2 プロルート丸光(8256・ジャスダック)

 小型低位株の意外なコロナ関連材料が大きな刺激に。同社が子会社化を予定していたマイクロブラッドサイエンスが、新型コロナウイルス治療薬の開発で変異株に対応できる有望な結果を示したと、9日にリリース。材料株を買い上がるのは信用買いの個人投資家で、13日より日々公表銘柄に指定され、21日から信用規制も発動しました。

 信用取引の規制に関しては随時ネガティブな反応を示すも、21日引け後にマイクロブラッドサイエンスの子会社化を正式発表。翌日急騰したのを最後にピークアウトしましたが、小型株かつ衣料品問屋大手が出した意外なコロナ関連材料に乗っかる個人投資家は多かったようです。

3 ツクルバ(2978・東証マザーズ)

 月初から急騰、きっかけは6月末に関東財務局に提出した有価証券届出書でした。ソフトバンクグループの前副社長の佐護氏が、同社の第三者割当増資の割当先(増資後の保有比率で2.3%相当)と判明したことが手掛かりに。

「佐護氏が買うならいいんじゃないか?」と感じる投資家が多かったようです。その佐護氏は、純投資で長期保有する方針とメディアで伝わっていました。

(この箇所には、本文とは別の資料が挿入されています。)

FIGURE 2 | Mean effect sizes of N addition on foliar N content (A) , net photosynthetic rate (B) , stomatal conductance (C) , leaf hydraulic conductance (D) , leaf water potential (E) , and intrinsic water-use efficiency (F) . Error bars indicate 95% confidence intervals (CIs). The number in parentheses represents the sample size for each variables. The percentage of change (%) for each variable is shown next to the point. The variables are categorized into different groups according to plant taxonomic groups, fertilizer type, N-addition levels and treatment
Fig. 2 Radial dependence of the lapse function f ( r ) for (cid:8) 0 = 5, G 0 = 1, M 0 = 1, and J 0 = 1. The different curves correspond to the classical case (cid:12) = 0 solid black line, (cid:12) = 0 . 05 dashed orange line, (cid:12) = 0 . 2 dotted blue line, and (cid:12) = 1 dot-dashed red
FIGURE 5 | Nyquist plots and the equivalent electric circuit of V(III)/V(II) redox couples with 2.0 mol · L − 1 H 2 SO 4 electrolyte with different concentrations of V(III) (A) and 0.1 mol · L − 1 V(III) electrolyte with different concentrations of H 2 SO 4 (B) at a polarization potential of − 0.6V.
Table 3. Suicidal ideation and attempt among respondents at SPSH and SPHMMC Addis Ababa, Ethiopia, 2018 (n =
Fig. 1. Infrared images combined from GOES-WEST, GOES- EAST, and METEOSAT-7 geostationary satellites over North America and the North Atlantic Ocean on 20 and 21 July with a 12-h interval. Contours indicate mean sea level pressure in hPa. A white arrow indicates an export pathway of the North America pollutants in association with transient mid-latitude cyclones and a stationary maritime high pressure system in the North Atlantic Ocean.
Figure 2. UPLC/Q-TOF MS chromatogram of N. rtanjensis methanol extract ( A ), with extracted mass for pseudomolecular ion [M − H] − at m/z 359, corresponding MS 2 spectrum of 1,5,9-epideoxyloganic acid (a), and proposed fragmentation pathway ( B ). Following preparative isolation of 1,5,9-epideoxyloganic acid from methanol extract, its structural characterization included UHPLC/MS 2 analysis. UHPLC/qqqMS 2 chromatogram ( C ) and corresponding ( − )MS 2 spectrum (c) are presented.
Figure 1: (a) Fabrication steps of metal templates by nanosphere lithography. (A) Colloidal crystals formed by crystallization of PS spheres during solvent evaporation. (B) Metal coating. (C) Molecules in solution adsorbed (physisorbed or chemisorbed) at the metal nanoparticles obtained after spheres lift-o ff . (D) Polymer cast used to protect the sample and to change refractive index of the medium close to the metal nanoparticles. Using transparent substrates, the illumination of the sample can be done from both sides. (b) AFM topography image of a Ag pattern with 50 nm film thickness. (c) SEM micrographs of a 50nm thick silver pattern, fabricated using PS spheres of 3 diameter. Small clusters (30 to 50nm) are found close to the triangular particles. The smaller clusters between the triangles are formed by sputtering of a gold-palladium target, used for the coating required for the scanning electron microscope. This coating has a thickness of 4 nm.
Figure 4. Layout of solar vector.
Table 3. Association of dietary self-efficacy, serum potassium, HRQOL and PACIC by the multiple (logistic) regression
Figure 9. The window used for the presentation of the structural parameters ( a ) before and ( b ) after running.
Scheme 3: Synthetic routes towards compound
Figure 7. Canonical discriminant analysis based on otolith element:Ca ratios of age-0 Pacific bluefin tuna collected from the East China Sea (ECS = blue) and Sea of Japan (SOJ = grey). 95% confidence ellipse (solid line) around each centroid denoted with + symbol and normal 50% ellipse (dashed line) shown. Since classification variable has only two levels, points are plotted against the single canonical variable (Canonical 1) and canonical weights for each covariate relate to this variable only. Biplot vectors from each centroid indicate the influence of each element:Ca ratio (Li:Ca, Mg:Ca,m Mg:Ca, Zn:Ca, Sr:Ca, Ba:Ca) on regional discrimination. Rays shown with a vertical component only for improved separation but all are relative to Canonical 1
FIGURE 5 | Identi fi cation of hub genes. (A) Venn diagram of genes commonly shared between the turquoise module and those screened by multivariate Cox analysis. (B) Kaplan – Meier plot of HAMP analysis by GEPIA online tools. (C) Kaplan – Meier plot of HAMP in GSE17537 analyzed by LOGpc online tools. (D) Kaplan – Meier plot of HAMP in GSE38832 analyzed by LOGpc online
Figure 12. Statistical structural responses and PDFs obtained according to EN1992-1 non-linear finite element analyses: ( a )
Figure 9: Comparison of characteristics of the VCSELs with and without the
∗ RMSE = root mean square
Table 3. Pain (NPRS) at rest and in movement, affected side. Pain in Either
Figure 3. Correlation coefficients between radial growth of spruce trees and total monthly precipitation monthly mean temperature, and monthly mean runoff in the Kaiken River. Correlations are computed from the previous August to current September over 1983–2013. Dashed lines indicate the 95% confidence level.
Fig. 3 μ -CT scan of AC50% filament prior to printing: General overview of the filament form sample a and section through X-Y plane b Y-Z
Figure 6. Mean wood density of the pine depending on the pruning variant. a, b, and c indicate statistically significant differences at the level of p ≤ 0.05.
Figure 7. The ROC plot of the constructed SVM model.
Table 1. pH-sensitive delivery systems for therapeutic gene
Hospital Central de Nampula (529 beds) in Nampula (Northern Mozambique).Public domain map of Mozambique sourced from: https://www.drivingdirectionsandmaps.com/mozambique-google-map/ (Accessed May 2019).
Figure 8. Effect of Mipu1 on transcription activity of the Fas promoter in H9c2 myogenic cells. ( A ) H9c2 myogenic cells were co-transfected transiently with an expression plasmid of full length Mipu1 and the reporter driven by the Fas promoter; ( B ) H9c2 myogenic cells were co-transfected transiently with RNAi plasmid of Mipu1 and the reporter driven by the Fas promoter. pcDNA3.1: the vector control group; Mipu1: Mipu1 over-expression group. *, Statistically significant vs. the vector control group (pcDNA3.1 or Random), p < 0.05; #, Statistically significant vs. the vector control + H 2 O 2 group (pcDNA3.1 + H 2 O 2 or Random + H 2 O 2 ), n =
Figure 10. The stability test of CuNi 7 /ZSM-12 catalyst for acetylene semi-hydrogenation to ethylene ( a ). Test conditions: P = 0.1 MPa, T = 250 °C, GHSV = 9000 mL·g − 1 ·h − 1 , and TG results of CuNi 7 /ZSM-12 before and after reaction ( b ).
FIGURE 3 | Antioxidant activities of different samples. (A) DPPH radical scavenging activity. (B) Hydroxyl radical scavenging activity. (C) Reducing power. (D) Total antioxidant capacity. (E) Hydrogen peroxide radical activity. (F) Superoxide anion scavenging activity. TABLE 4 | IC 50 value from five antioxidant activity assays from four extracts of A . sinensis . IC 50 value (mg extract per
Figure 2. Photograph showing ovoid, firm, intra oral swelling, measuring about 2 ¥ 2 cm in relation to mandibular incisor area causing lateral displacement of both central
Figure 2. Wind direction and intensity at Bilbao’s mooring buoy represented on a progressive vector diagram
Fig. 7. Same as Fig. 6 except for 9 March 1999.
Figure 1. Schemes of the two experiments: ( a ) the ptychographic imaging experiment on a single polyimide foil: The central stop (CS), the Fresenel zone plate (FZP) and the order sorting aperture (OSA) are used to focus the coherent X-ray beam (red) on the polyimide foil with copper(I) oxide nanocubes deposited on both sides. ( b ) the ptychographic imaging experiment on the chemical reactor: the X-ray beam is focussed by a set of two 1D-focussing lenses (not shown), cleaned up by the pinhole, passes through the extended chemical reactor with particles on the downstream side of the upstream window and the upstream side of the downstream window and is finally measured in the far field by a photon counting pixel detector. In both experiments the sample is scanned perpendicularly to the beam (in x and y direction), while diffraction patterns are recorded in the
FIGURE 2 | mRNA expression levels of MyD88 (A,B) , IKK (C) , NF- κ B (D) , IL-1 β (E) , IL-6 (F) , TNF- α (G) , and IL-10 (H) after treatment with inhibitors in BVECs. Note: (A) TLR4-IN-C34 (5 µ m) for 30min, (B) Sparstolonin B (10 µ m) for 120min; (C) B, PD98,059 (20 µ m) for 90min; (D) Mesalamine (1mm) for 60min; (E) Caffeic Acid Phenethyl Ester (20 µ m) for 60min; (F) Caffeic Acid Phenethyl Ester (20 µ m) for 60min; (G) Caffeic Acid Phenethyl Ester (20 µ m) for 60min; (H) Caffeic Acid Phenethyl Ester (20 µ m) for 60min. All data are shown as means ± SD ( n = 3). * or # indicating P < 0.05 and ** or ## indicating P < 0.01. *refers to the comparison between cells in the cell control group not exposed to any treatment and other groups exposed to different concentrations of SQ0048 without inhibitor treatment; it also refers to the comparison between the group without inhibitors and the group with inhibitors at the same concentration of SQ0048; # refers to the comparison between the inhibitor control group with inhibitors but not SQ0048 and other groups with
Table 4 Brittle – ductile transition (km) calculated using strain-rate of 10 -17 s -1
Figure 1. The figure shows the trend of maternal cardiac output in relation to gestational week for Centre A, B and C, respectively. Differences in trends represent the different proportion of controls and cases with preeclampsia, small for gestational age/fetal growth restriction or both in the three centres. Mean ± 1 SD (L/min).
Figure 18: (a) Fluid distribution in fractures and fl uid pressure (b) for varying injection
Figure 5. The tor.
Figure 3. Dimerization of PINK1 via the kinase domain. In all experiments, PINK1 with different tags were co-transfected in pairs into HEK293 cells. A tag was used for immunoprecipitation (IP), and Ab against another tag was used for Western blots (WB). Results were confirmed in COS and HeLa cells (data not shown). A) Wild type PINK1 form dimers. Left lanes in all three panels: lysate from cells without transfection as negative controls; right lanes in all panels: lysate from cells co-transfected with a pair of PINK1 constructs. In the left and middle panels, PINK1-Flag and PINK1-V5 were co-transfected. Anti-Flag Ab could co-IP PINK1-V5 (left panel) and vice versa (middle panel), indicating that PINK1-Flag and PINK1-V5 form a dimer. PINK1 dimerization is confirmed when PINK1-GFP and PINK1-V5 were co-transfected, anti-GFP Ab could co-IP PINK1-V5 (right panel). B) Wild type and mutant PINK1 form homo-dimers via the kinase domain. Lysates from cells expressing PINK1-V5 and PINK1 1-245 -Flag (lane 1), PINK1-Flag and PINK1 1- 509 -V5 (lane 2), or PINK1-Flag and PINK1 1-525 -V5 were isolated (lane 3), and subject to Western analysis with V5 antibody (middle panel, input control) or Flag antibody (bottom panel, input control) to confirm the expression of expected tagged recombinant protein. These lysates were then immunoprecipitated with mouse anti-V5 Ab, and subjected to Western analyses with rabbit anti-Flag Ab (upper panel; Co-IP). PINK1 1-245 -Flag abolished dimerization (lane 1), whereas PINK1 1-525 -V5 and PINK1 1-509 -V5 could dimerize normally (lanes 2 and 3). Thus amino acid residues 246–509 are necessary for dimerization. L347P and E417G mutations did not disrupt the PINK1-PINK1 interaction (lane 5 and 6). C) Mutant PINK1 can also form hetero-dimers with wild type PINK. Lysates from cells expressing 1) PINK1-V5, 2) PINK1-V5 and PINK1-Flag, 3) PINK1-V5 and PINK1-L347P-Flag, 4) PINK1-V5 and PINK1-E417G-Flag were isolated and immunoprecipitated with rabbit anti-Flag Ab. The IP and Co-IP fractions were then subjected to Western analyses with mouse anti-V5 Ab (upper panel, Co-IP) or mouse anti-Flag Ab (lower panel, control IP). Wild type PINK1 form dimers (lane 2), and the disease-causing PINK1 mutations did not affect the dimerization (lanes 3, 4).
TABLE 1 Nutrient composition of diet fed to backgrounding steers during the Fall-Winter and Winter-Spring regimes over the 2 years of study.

 材料の迫撃弾が投下されたのが9日。知名度の高いマネーフォワードと業務提携すると発表したことで再動意し、過熱していたところに燃料を入れたような展開へ。マネーフォワードと提携し、不動産所有者向けサービスの企画開発を2022年内に始めるそうです。強そうな材料ですので、2022年内にきっちり成果を見せてほしいもので…。

4 関通(9326・東証マザーズ)

 14日に発表した業績の上方修正と株式分割で急騰。関通は、3カ月前の決算発表翌日もストップ高、今回も発表翌日にストップ高…決算に強い株といえそうです。14日に今2021年3-8月期の業績上方修正を発表。営業利益予想を前年同期比2.5倍の3.2億円に上方修正(従来予想は1.9億円)しました。通期予想は据え置いています。

 また、同時に発表した8月末の株主を対象にした株式3分割がサプライズとなりました。発表翌日はストップ高買い気配で終了し、発表後高値は21日の4,750円で、これが昨年3月上場以降でも最高値に。ポジティブな株価材料が少ない時期だけに、(将来的にプラスかどうかは別として)株式分割の初動の買いインパクトは健在のようです。

5 ウエストHD(1407・ジャスダック)

 新興の大型株でいえば、地合い悪の7月に大幅な値上がりをした希少な大型株でした。太陽光発電関連事業を手掛ける同社は、政策の恩恵を期待できる脱炭素関連として7月に人気化。ただ、業績の好材料はむしろ嫌気され、15日に発表した今2021年8月期の上方修正は出尽くし的な売り要因に。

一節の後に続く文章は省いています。